Christianity is the only religion believing in the full enfleshment of God – yet we seem to have problems with it.

Even a cursory look at our tragic sexual state, our pollution of the planet, our out of control consumerism… suggests a problem. In practice sex seems to be the only sin we worry about, when Jesus reminds us of the weightier matters of faith, peace with justice, mercy and compassion – Matthew 23.23. The Incarnation tells us to trust our in-body experience – it is the way God provides for us to meet. Our spirit is illusory without body and soul. See it in religious practice that is all head. Soul is the lost sense of the Holy Spirit; and the body is rejected. This wasn’t always the case, though passion, father, mother, sister, brother have now become no more than titles instead of real experiences. Ritual has become safe!

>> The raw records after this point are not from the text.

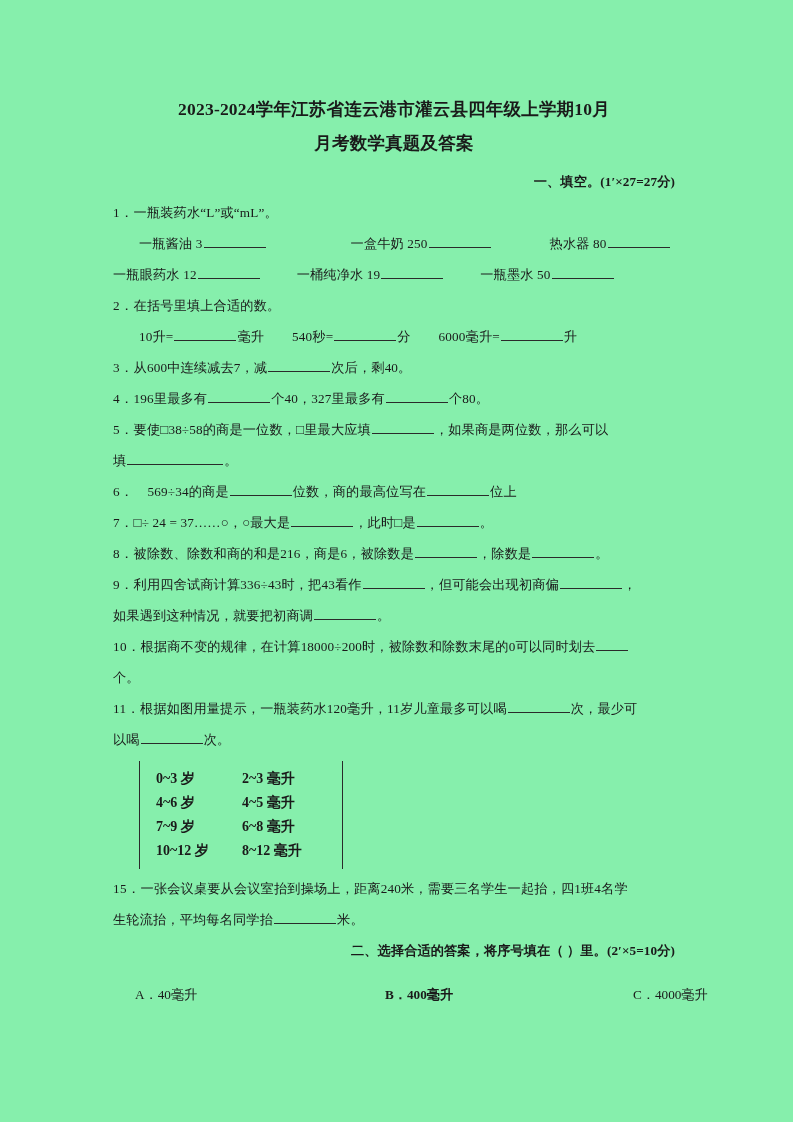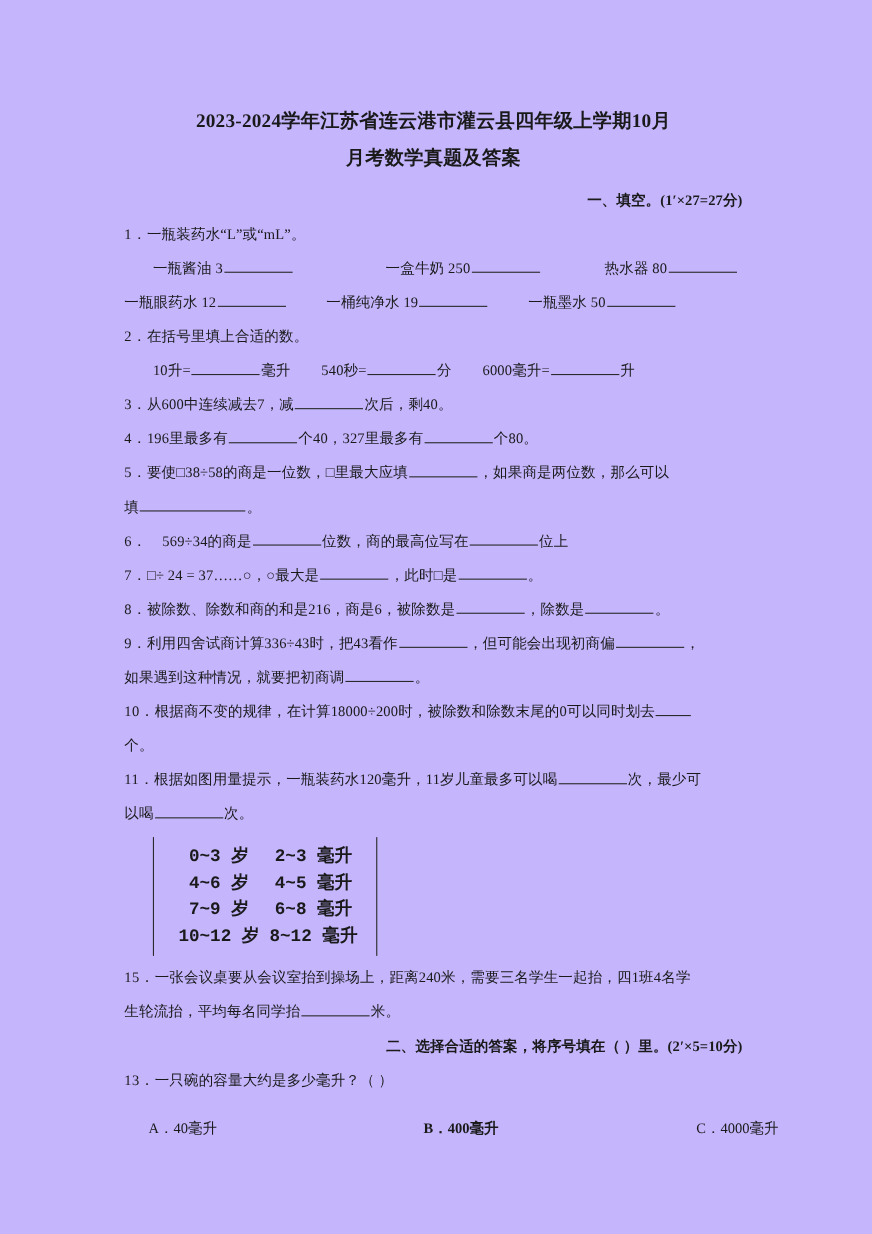--- a/index.html
+++ b/index.html
@@ -13,21 +13,21 @@
     position: relative;
     font-family: "Liberation Serif", "DejaVu Serif", serif;
     color: #1a1a1a;
     overflow: hidden;
   }
   .page {
     position: absolute;
     left: 0; top: 0;
     width: 793px;
     height: 1122px;
-    background: #c4b5fd;
+    background: #86efac;
   }
   .content {
     position: absolute;
     left: 113px;
     top: 92px;
     width: 562px;
   }
 
   
   .doc-title {
@@ -85,26 +85,25 @@
     margin: 6px 0 4px 0;
     padding-left: 26px;
   }
   .dose-box {
     display: inline-block;
     border-left: 1.6px solid #2a2a2a;
     border-right: 1.6px solid #2a2a2a;
     padding: 6px 14px 6px 16px;
   }
   .dose-row {
-    font-size: 16px;
+    font-size: 14px;
     font-weight: bold;
     line-height: 24px;
     white-space: nowrap;
-    font-family: Liberation Mono, monospace;
-    text-align: center;
+    font-family: Liberation Serif, serif;
   }
   .dose-age { display: inline-block; width: 86px; }
   .dose-vol { display: inline-block; width: 86px; }
 
   
   .choices {
     font-size: 13.2px;
     line-height: 31px;
     padding-left: 22px;
     white-space: nowrap;
@@ -210,21 +209,18 @@
 
     <p class="q">
       <span class="num">15．</span><span>一张会议桌要从会议室抬到操场上，距离240米，需要三名学生一起抬，四1班4名学</span>
     </p>
     <p class="q">
       <span>生轮流抬，平均每名同学抬</span><span class="blank bw-md"></span><span>米。</span>
     </p>
 
     <p class="section-head">二、选择合适的答案，将序号填在（ ）里。(2′×5=10分)</p>
 
-    <p class="q">
-      <span class="num">13．</span><span>一只碗的容量大约是多少毫升？（      ）</span>
-    </p>
     <p class="choices">
       <span class="choice c-a"><span>A．</span><span>40毫升</span></span><span class="choice c-b"><span>B．</span><span>400毫升</span></span><span class="choice c-c"><span>C．</span><span>4000毫升</span></span>
     </p>
 
   </div>
 </div>
 
 </body></html>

If we encourage co-dependency on system [ritual] we are simply doing what the world does. An over-emphasis on personal prayer has left folk bereft of the intimacy of personal prayer. We are meant to experience the presence of God, not just acknowledge the value of it. Felt religion needs to be reclaimed. We are well aware of the anguish and ecstasy in relationships; can we say the same about prayer? Without the sense of presence anguish becomes anger and accusation. We seem to hear much more about annulments, excommunications and dispensations than about healing.

Praying in words helps me express my dependence on God – praying in silence lets me experience it. Watch a mother hold a feverish child – see the child calm down and even sleep, because it is experiencing safety and not just hearing about it. There is vastly more to living than my private life. Contemplation needs underpinning by belonging [community]. Social prayer recognises that there is only one goodness, one suffering, and even one sin! So much about life can neither be explained nor fixed, but it is felt, enjoyed and suffered. Crying is not manly! A man who cannot cry is not fully alive. We can’t relish life until we experience its tears – happy and sad.

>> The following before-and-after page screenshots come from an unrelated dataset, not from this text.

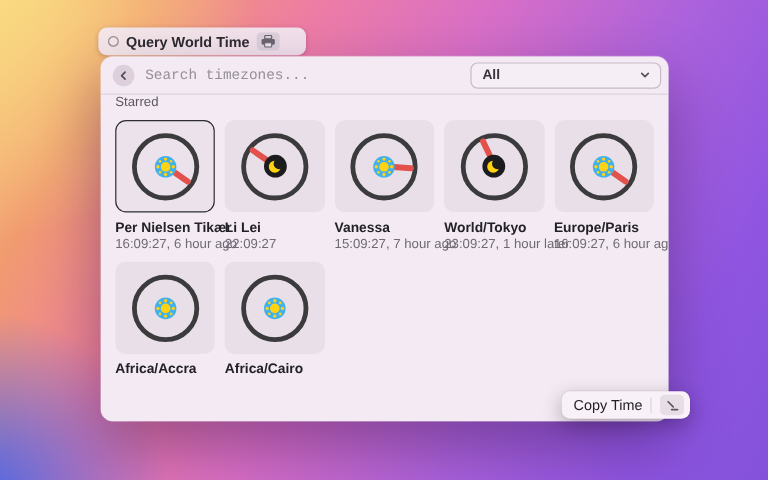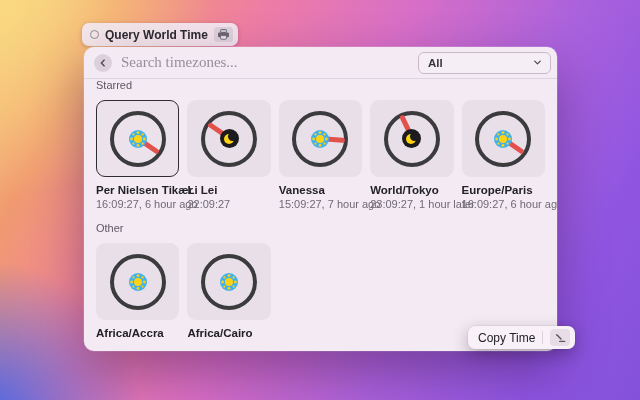--- a/index.html
+++ b/index.html
@@ -7,44 +7,44 @@
   #stage {
     position:relative; width:640px; height:400px; overflow:hidden;
     background:
       radial-gradient(circle at -2% 104%, rgba(64,100,235,.95) 0%, rgba(64,100,235,0) 20%),
       radial-gradient(circle at 0% -4%, rgba(250,220,130,.9) 0%, rgba(250,220,130,0) 28%),
       linear-gradient(118deg, #f6cd7d 0%, #f19a70 14%, #ee7da4 31%, #d96fc6 48%, #ab62dc 68%, #8f55e1 86%, #8452da 100%);
   }
   
   .pill {
     position:absolute; left:82px; top:23px; height:23px;
-    display:flex; align-items:center; gap:6px; padding:0 5px 0 8px;
+    display:flex; align-items:center; gap:6px; padding:0 22px 0 8px;
     background:rgba(243,233,242,.92); border-radius:7px;
     box-shadow:0 1px 4px rgba(60,20,70,.25);
   }
   .pill .cmd-ic { width:9px; height:9px; border-radius:50%; border:1.5px solid #918b95; }
   .pill .cmd-label { font-size:12px; font-weight:700; color:#2c2a30; white-space:nowrap; }
   .pill .keycap { display:flex; align-items:center; justify-content:center;
     width:19px; height:15px; border-radius:3.5px; background:#dcd1db; }
   
   .panel {
     position:absolute; left:84px; top:47px; width:473px; height:304px;
     background:#f3eaf3; border-radius:10px; overflow:hidden;
     box-shadow:0 22px 50px rgba(40,10,60,.38), 0 0 0 .5px rgba(255,255,255,.35);
   }
   .searchbar {
     height:32px; display:flex; align-items:center; gap:9px;
     padding:0 6px 0 10px; border-bottom:1px solid rgba(80,55,90,.13);
   }
   .back-btn { flex:0 0 auto; width:18px; height:18px; border-radius:50%;
     background:#ddd0dc; display:flex; align-items:center; justify-content:center; border:none; cursor:default; }
   .search-input { flex:1; border:none; outline:none; background:transparent;
-    font-size:15px; color:#be185d; font-family:Liberation Serif, serif; }
+    font-size:12px; color:#be185d; font-family:Liberation Mono, monospace; }
   .search-input::placeholder { color:#968f9a; }
-  .dropdown { flex:0 0 auto; width:133px; height:22px; border:1px solid #c8bac8; border-radius:6px;
+  .dropdown { flex:0 0 auto; width:159px; height:22px; border:1px solid #c8bac8; border-radius:6px;
     background:rgba(255,255,255,.22); display:flex; align-items:center; justify-content:space-between;
     padding:0 7px 0 9px; }
   .dropdown .dd-value { font-size:11.5px; font-weight:700; color:#39343d; }
   .content { padding:0 12px; }
   .section-label { font-size:11px; line-height:13px; color:#5d5862; }
   .grid { display:grid; grid-template-columns:repeat(5, 1fr); gap:8px; margin-top:8px; }
   .cell { min-width:0; }
   .card { height:77px; border-radius:9px; background:#e9dfe9; position:relative;
     border:1.5px solid transparent; }
   .card.selected { border-color:#2f2d33; background:#ece2ec; }
@@ -171,21 +171,20 @@
               <div class="ring"></div>
               <div class="hand" style="transform: rotate(34.5deg);"></div>
               <div class="center sun"></div>
             </div>
           </div>
           <div class="tz-name">Europe/Paris</div>
           <div class="tz-time">16:09:27, 6 hour ago</div>
         </div>
       </div>
 
-      <div class="section-label sec-other">Other</div>
 
       <div class="grid">
         <div class="cell">
           <div class="card">
             <div class="clock">
               <div class="ring"></div>
 
               <div class="center sun"></div>
             </div>
           </div>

If laughter and tears are not around, I’m on the wrong road. God heals our brokenness and our weakness. When we venture into sacred space there is an element of discomfort, if only because it isn’t where I usually am. It is the prophetic in life that lures me – showing me the inadequacy of the normal. Reality begins to arrive when death is experienced as integral to life, and failure and success are the same; and I no longer need to leave the secular to find the sacred – the veil of the Temple was torn from top to bottom – Matthew 27.51.

There is no natural world where God is not present. But I need the eyes to see this. It is a move from simple consciousness into enlightenment – I have to let go, through some disillusion with what is. We seldom freely go there – it is usually thrust upon us by suffering, injustice, sin and bereavement. Normal tends to mean rejecting weakness and over-working strengths. By claiming to be in control I reveal my weakness, becoming who I am supposed to be rather than who I am.

While most problems are psychological, most answers are spiritual. Which tells us to stop trying to solve them – we need to forgive and integrate them.